I cried the entire day not because I was embarrassed, but because I should’ve known the answer to the question if only I had taken a little bit more time to ask my mom a question or simply taken a dictionary.
I never forgave myself, and I don’t think I have yet, but it has definitely made me a better person. It wasn’t a just a coincidence. I truly believe it was God’s way of teaching me to pay a little bit more attention and try to understand the word rather than just read for reading sake. Now when I read the Bible or any book for that matter and I come across a word I don’t understand, you better believe I look it up.
I encourage anyone reading this to pay attention to the details.

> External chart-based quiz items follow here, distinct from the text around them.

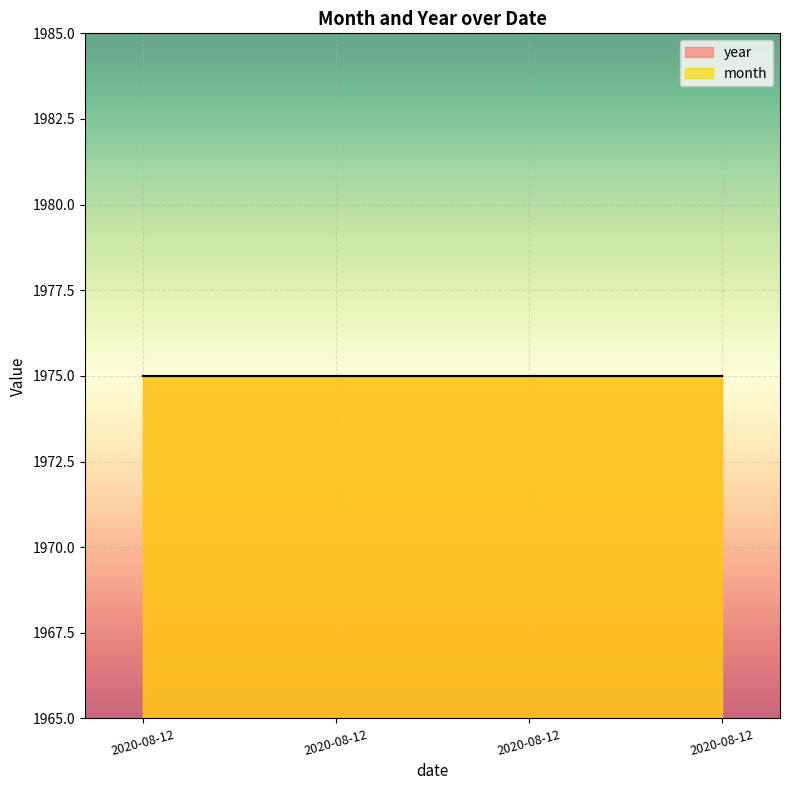

True or false: month has a value of 10 at 2020-08-12.

True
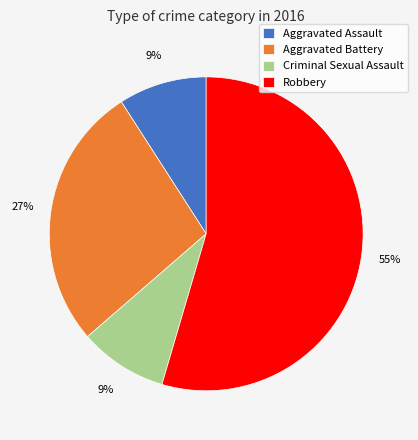

Which slice is the largest?

Robbery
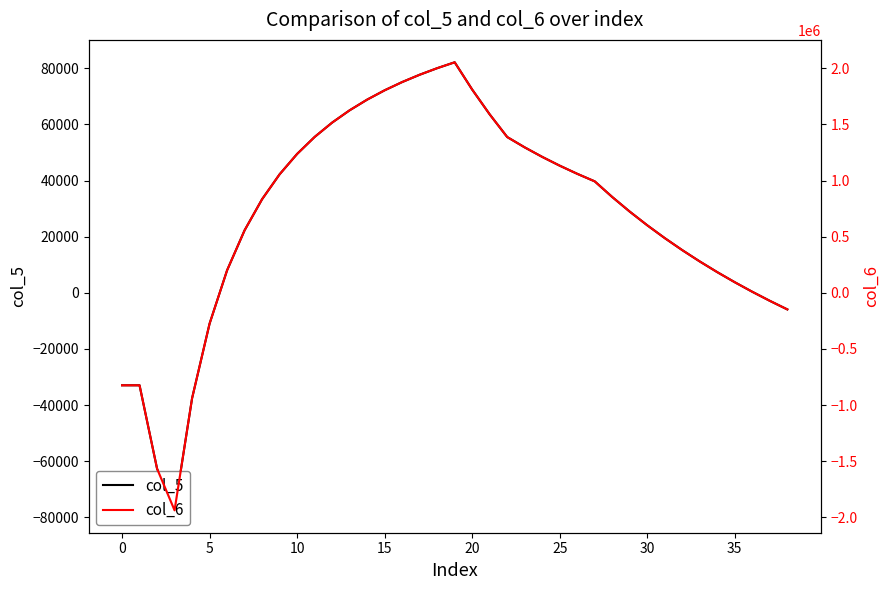

Rank the series by their average value, from lowest to highest.

col_5, col_6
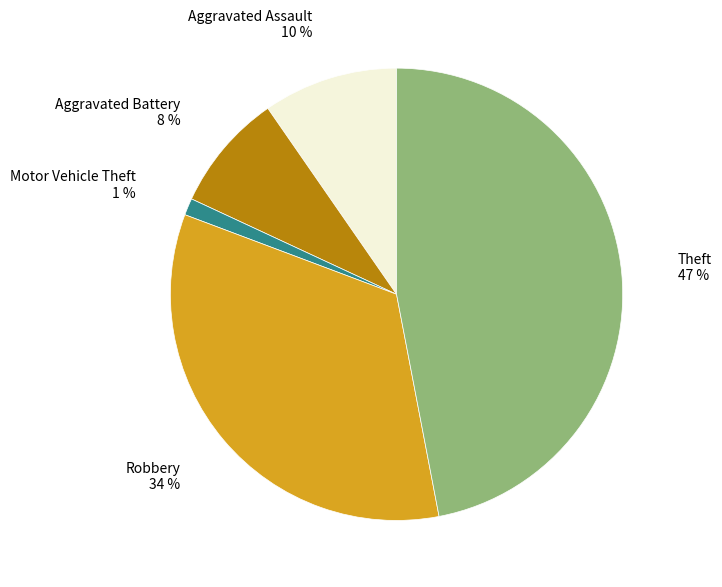

Is there a majority slice in this chart?

No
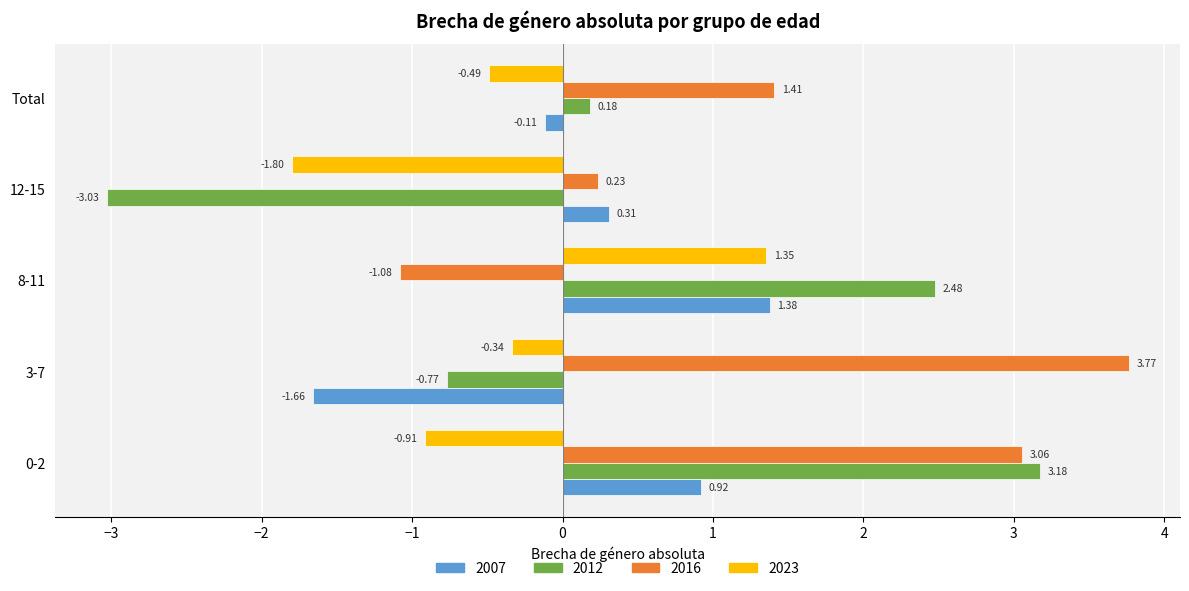

At which category is the sum across all series the highest?

0-2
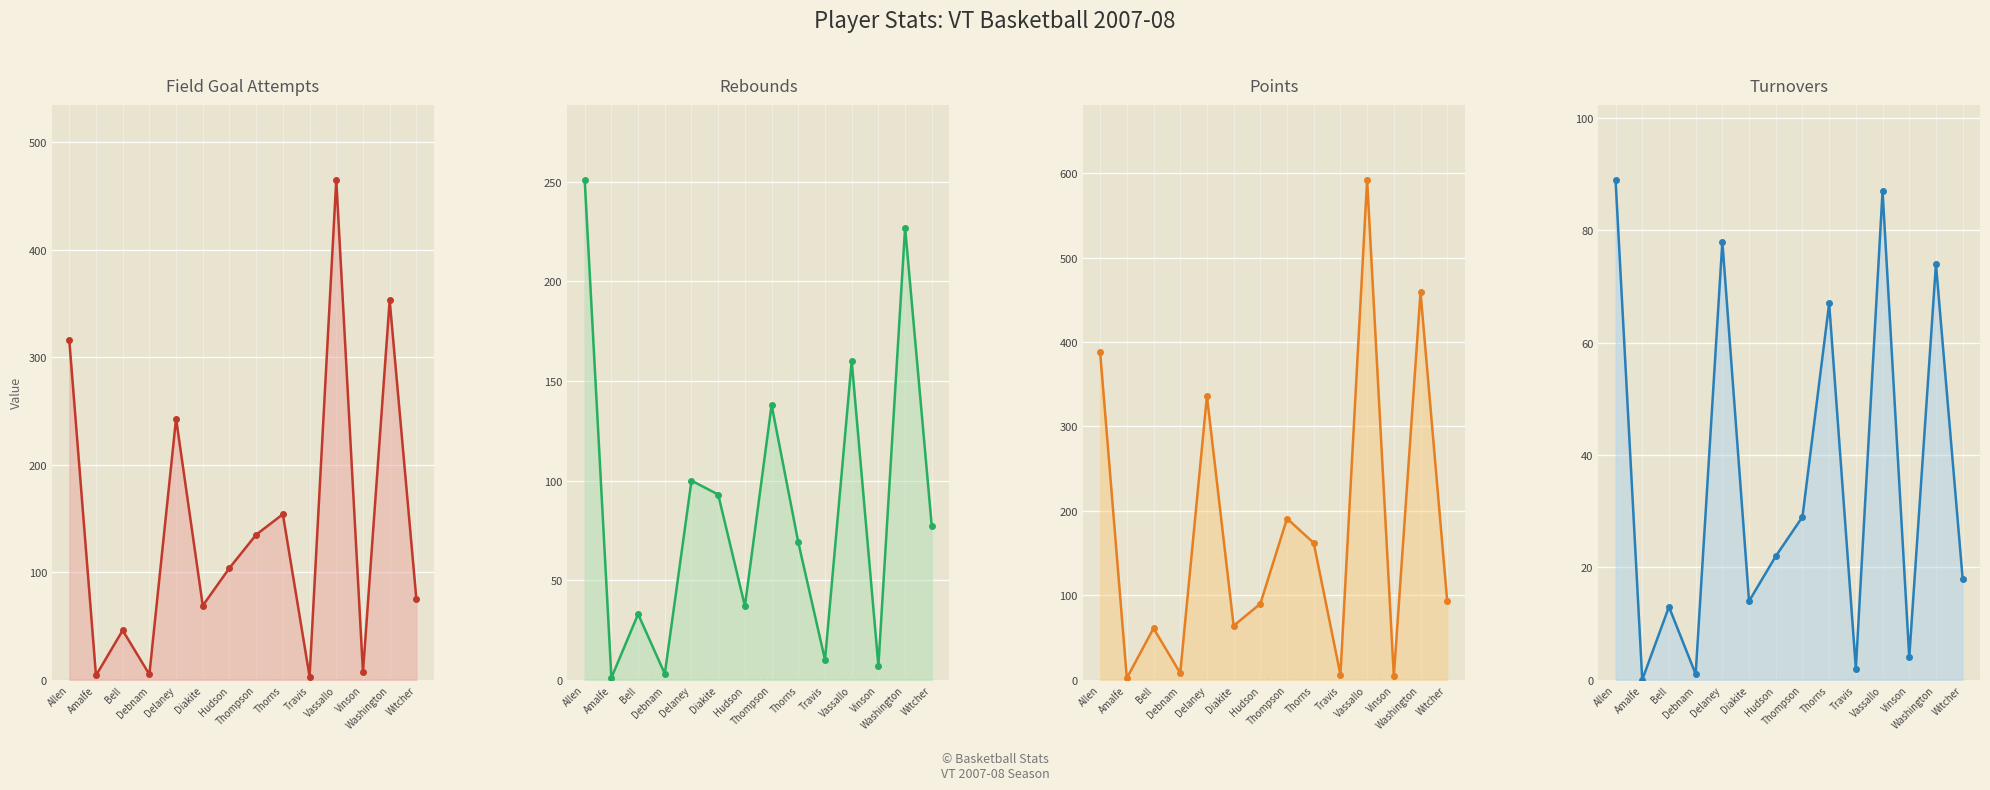

What is the label of the 1st point from the right?

Witcher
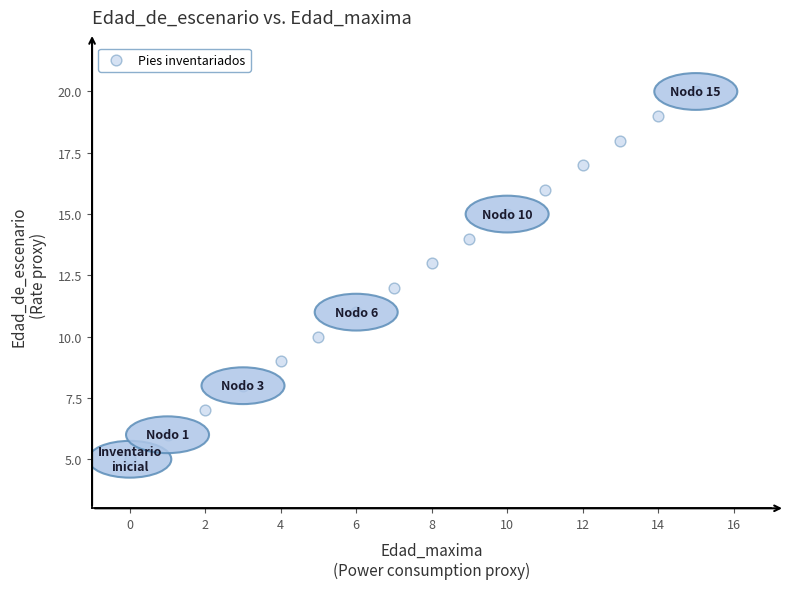

What is the range of Y values (max minus min)?

15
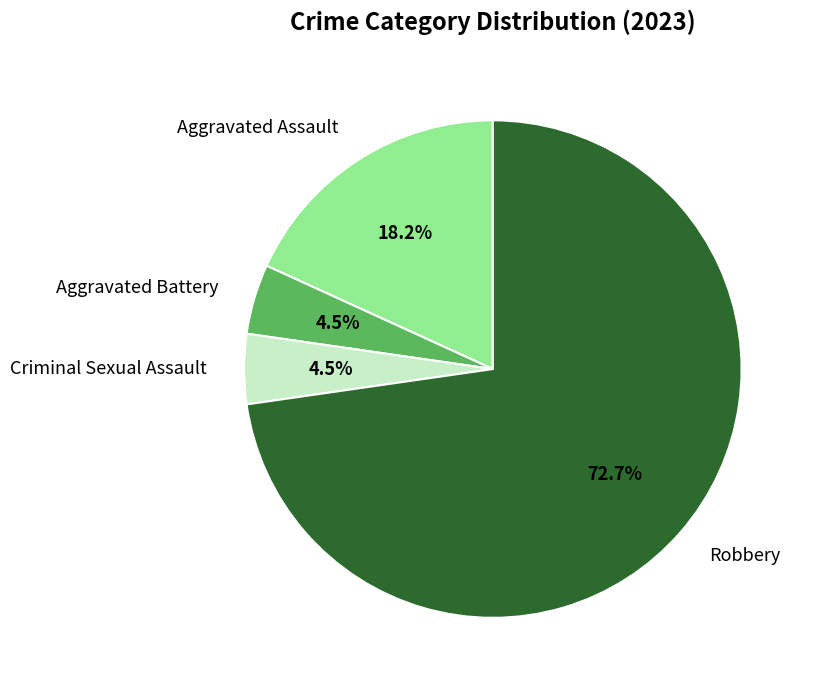

Which category has the biggest portion of the pie?

Robbery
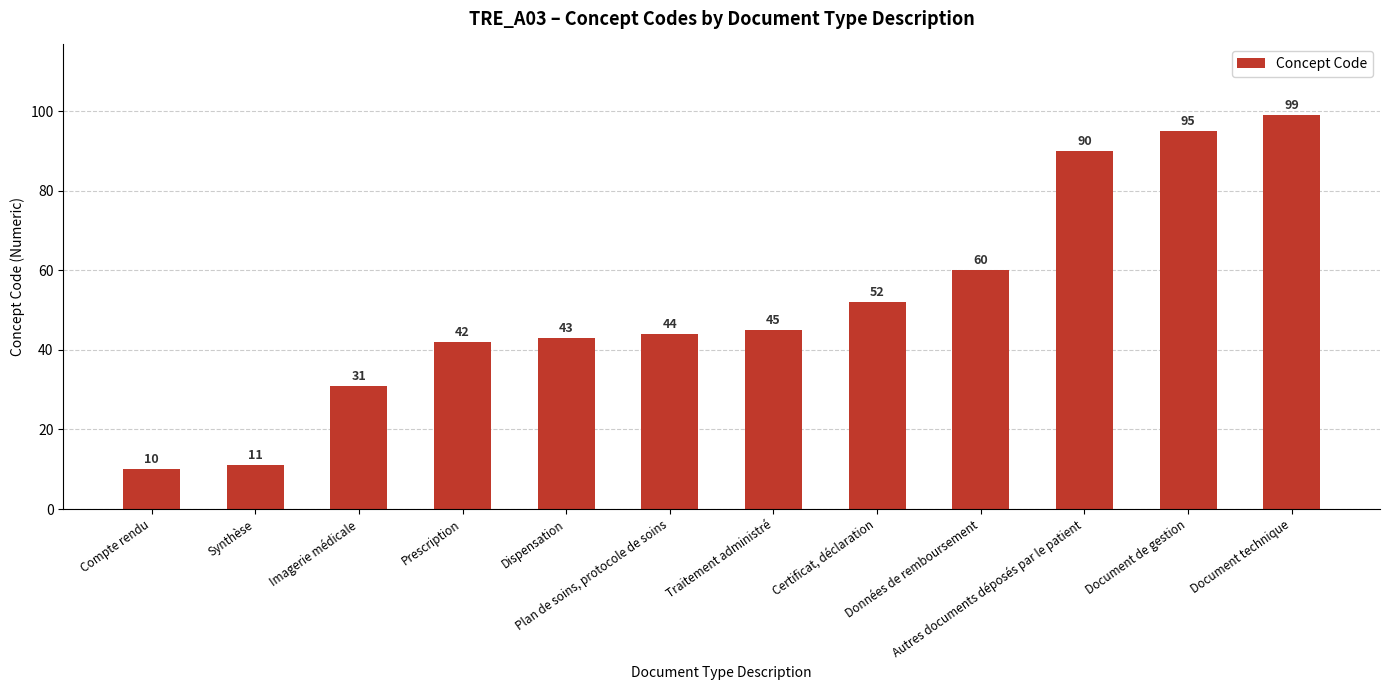

How many values are below 45?

6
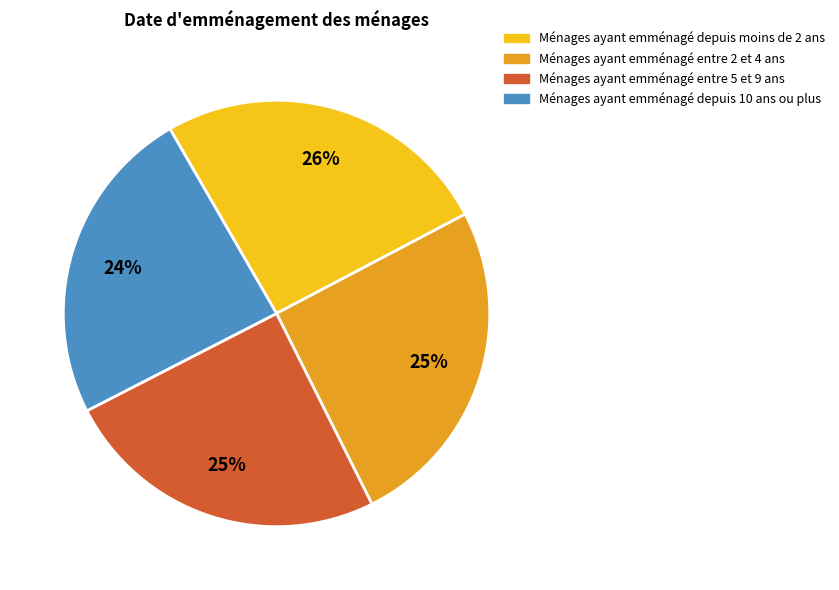

To the nearest percent, what is the average slice percentage?

25%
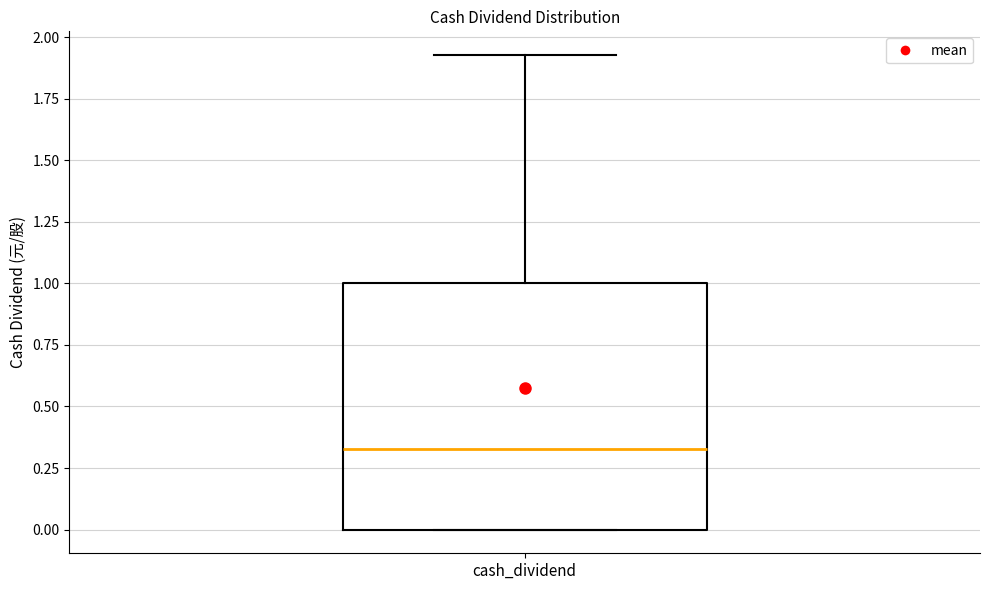

Where is the upper edge of the box for cash_dividend on the y-axis? The values are not printed on the chart, so give them approximately, as read against the axis.

1.00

It makes a huge difference. Attention to detail is everything. You expect the pilot flying your plane to pay attention to the minor details, right? Why can’t you do the same in your daily activities? It will make your life and the lives of others around you so much better. Students out there; pay attention to details when you complete an assignment. It could be the difference between a passing grade and a failing grade. Also remember to pay attention to details when you complete tasks during an internship. It could be the difference between getting a full time job and having to prove yourself again and again.